Try this:
SELECT a.a_id, b.path
FROM ( SELECT a_id, MIN(t_timestamp) t_timestamp
FROM web_data
GROUP BY a_id
) a JOIN
web_data b ON ( b.a_id = a.a_id AND b.t_timestamp = a.t_timestamp )
-Nicole
From: Roberto Sanabria <[email protected]<mailto:[email protected]>>
Reply-To: <[email protected]<mailto:[email protected]>>
Date: Thu, 24 May 2012 15:06:29 -0700
To: <[email protected]<mailto:[email protected]>>
Subject: Re: SQL help
"I guess do some kind of group by and store it in intermediate file and run
another select on it?"
Yes, that is my recommendation.
On Thu, May 24, 2012 at 2:57 PM, Mohit Anchlia
<[email protected]<mailto:[email protected]>> wrote:
On Thu, May 24, 2012 at 2:19 PM, Edward Capriolo
<[email protected]<mailto:[email protected]>> wrote:
Hive is not SQL 92 compliant or whatever.
https://cwiki.apache.org/Hive/languagemanual.html
in particular you can not do subselects inside the in or the where
clause.
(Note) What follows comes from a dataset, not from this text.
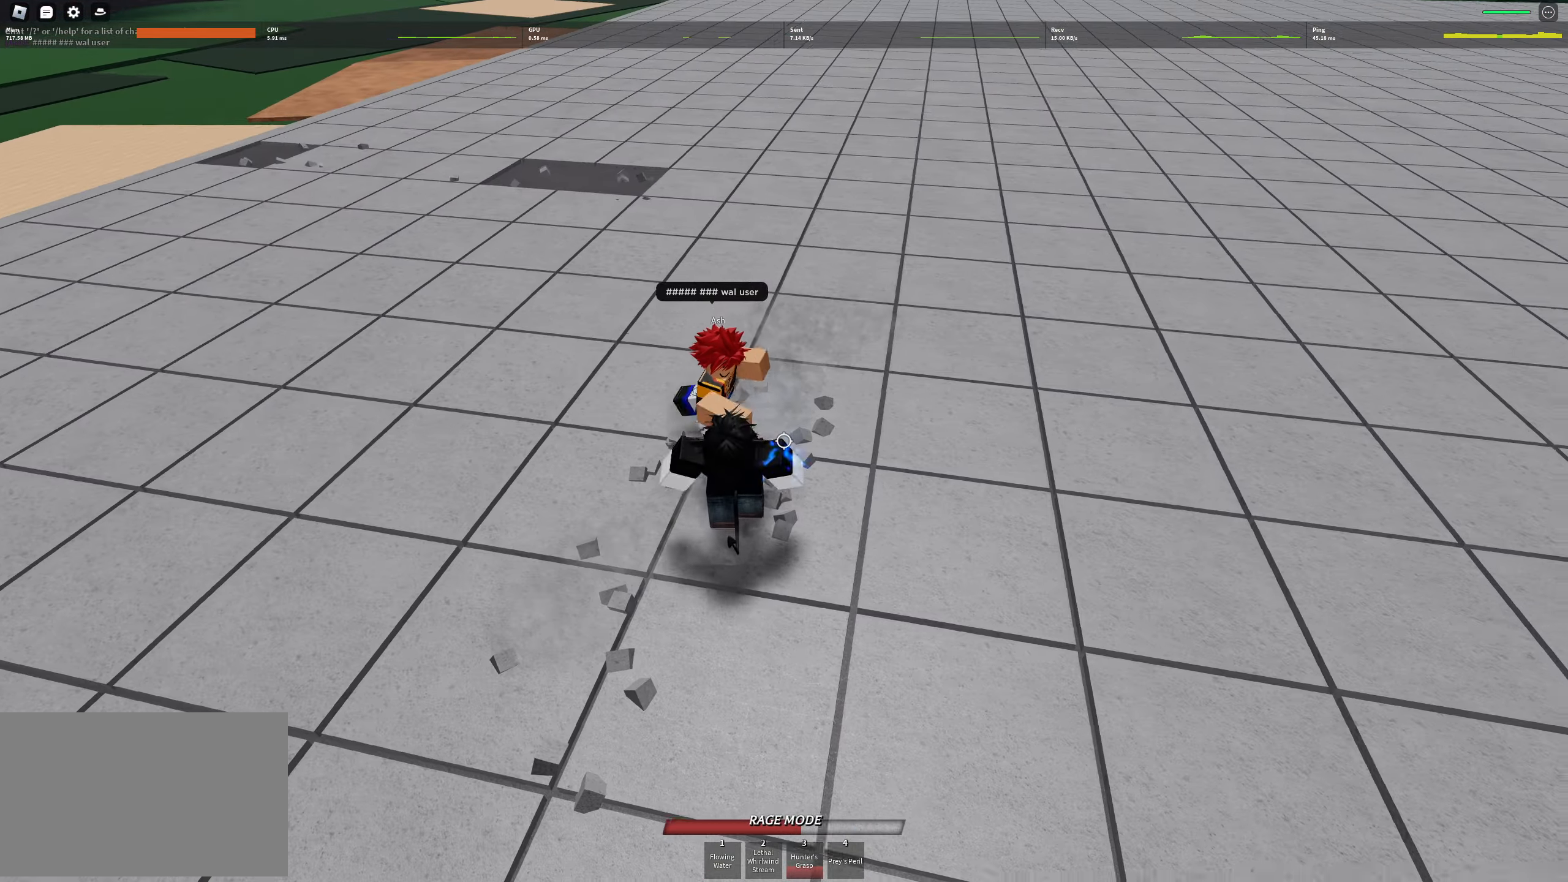
{"keys": ["a"], "events": [[150, "f", "up"], [350, "a", "down"], [350, "s", "up"]]}
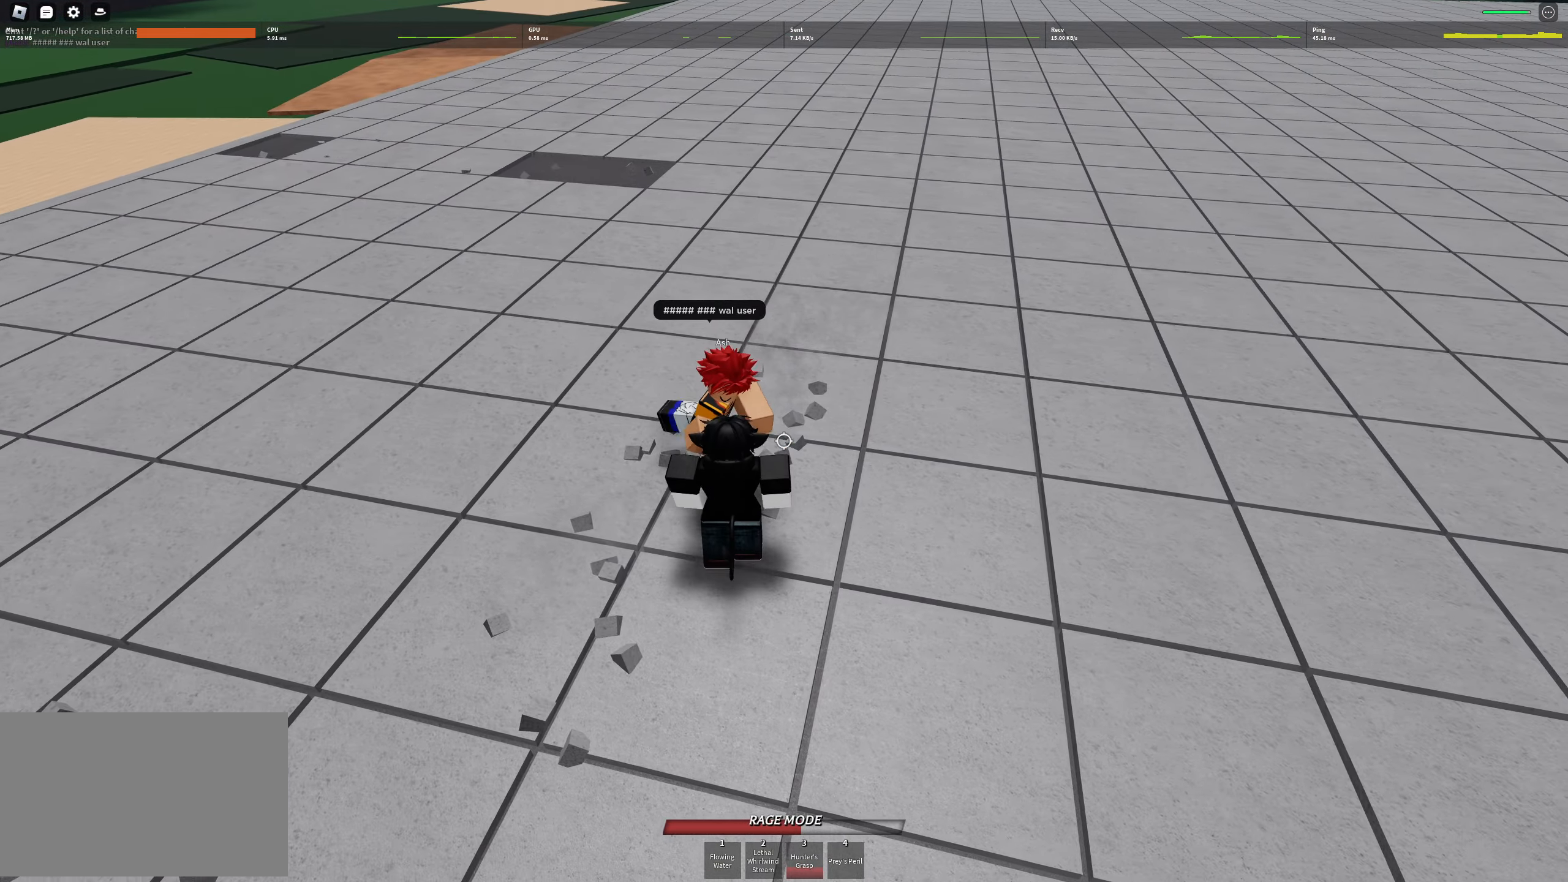
{"keys": ["d", "space"], "events": [[317, "s", "down"], [417, "a", "up"], [417, "s", "up"], [450, "d", "down"], [500, "space", "down"]]}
Hive usually have other formulations like left semi join that
makes things 'like in' and 'not in' possible.
Thanks. But what I am looking for is to select only those rows that are of
min(t_timestamp) for a given a_id. What would be the best way? I guess do some
kind of group by and store it in intermediate file and run another select on it?
Edward
On Thu, May 24, 2012 at 5:13 PM, Mohit Anchlia
<[email protected]<mailto:[email protected]>> wrote:
> I am now trying to do it this way but doesn't work in hive. I think I am
> missing something here, can someone please help?
>
> select a_id from web_data t1 where a_id = (select min(a_id) from web_data t2
> where t2.t_timestamp = t1.t_timestamp)
>
> I get:
>
>
> FAILED: Parse Error: line 1:69 cannot recognize input near 'select' 'min'
> '(' in expression specification
>
>
>
> On Thu, May 24, 2012 at 1:02 PM, Mohit Anchlia
> <[email protected]<mailto:[email protected]>>
> wrote:
>>
>> I am new to Hive. I have several SQL from RDBMS database that I need to
>> convert to hive. What's the best reference for HIVEQL? For now I am trying
>> to figure out how to do this in hive:
>>
>> Select distinct A_ID, First_Value(path IGNORE NULLS) over(PARTITION BY
>> A_ID ORDER BY t_timestamp) From WEB_DATA
>>
>> Any help would be appreciated.
>
>
>